高井さんはまず、この日に弾く2曲について説明をしました。それによると、最初のシュニトケの「前奏曲とフーガ」は、高井さんが現代音楽を好きになるきっかけになった曲だそうです。この曲では、出だしからの低音をよく利かせたシュニトケの音世界を紡ぎ出し、現代音楽でありながら聴衆を惹き付ける何かを感じさせました。
シュニトケが静かに終わり、ちょっと間を置いてすぐにJ.S.バッハ「平均律クラヴィーア曲集」に入りました。この曲集の第2巻から「第14番 嬰ヘ短調 BWV883」「第15番 ト長調 BWV884」「第20番 イ短調 BWV889」「第22番 変ロ短調 BWV891」の4曲と、第1巻から「第1番 ハ長調 BWV846」の1曲が弾かれました。
「前奏曲とフーガ」と言っても、当然のことながらシュニトケとは全く違って、バッハの清澄な世界、端正な世界がきっちりと表現されました。特に「第22番」、「第1巻 第1番」では非常に落ち着いていて聴き易く、前奏曲もフーガもとても良い演奏でした。
大きな拍手に応えてのアンコールに、エルガーの「エニグマ変奏曲」から《第9変奏》を、作曲者本人のピアノ・アレンジを演奏して、勇壮な感じで終わりました。
2人目の間世田采伽さんは、宮崎県出身。東京藝術大学附属音楽高校を経て同大器楽科を卒業。現在、大学院修士課程に在籍。第6回エレーナ・リヒテル国際ピアノ・コンクール第1位。藝大卒業時に藝大クラヴィーア賞、アカンサス音楽賞、同声会賞を受賞しています。
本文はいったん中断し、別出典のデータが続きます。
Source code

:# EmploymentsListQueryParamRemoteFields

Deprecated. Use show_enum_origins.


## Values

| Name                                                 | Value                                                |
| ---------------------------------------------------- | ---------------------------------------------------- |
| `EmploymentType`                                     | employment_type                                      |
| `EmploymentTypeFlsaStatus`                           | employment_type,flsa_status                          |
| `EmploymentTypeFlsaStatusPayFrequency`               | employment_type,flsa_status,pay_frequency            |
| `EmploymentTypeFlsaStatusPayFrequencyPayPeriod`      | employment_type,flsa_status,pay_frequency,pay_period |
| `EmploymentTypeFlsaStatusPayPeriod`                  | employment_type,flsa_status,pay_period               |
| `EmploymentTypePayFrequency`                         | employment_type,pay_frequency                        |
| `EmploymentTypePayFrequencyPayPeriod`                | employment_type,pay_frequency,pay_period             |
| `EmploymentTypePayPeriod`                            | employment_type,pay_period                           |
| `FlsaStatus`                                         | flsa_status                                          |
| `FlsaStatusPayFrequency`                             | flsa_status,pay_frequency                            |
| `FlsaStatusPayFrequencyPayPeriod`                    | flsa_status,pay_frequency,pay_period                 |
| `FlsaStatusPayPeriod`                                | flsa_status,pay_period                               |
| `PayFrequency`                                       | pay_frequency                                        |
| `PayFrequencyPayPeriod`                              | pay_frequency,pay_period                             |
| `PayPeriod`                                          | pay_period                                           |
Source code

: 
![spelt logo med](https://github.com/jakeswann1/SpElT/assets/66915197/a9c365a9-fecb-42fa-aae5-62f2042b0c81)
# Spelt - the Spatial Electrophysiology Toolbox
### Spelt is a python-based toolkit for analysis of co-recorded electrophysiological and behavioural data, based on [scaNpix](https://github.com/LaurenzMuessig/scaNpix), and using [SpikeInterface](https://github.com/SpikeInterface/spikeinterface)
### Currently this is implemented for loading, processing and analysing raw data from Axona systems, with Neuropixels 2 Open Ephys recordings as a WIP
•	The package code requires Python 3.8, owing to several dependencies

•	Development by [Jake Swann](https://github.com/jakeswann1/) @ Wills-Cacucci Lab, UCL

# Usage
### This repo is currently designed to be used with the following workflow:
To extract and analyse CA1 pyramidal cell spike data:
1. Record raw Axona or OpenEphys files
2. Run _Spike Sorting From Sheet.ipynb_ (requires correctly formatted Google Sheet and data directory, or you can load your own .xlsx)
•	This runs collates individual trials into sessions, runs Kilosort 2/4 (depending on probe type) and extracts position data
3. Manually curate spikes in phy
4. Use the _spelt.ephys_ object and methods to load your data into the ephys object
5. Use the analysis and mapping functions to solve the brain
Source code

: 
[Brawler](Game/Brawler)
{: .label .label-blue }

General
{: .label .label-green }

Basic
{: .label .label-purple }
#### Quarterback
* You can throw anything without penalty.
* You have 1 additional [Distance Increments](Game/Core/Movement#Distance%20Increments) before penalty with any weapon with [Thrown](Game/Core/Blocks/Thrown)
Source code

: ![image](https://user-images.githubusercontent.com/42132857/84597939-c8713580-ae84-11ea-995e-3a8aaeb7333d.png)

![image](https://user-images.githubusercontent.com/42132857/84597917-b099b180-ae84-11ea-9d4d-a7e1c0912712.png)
間世田さんも、曲目の紹介をしてから演奏に入りました。演奏はまずリストの「BACHの名による幻想曲とフーガ」です。随所に現れるBACHのテーマがよく分かり、大変面白い演奏でした。強音では叩くような衝撃音ではなく、豊かな響きをもって弾いていました。
2曲目はハチャトゥリアンの「ピアノ・ソナタ」の 第3楽章です。速く軽やかなテンポと重く緩やかなテンポ、強奏と静寂といった表情が目まぐるしく変わって、アルメニア人であるハチャトゥリアンの面目躍如と言えるような曲を生き生きと表現していました。
次はラヴェルの「鏡」から《洋上の小舟》と《道化師の朝の歌》の2曲です。前者では波の上を漂う小舟の情景がゆったりと表現されており、後者ではリズミカルな表現や強弱のメリハリもあり、クライマックスの盛り上がりもとても楽しめました。
最後はやはりアルメニア人のババジャニアンの「ポエム」。この曲は12音技法で書かれているということですが、現代音楽ながらアヴァン・ギャルドではなく、なかなか面白みのある表現でした。
アンコールには同じババジャニアンのエレジー「ハチャトゥリアンの思い出」を演奏しました。とてもきれいなメロディックな曲で、盛り上がった後、静かに終わり、聴衆から大きな暖かい拍手が贈られました。 2人共これからが大いに楽しみなピアニストです。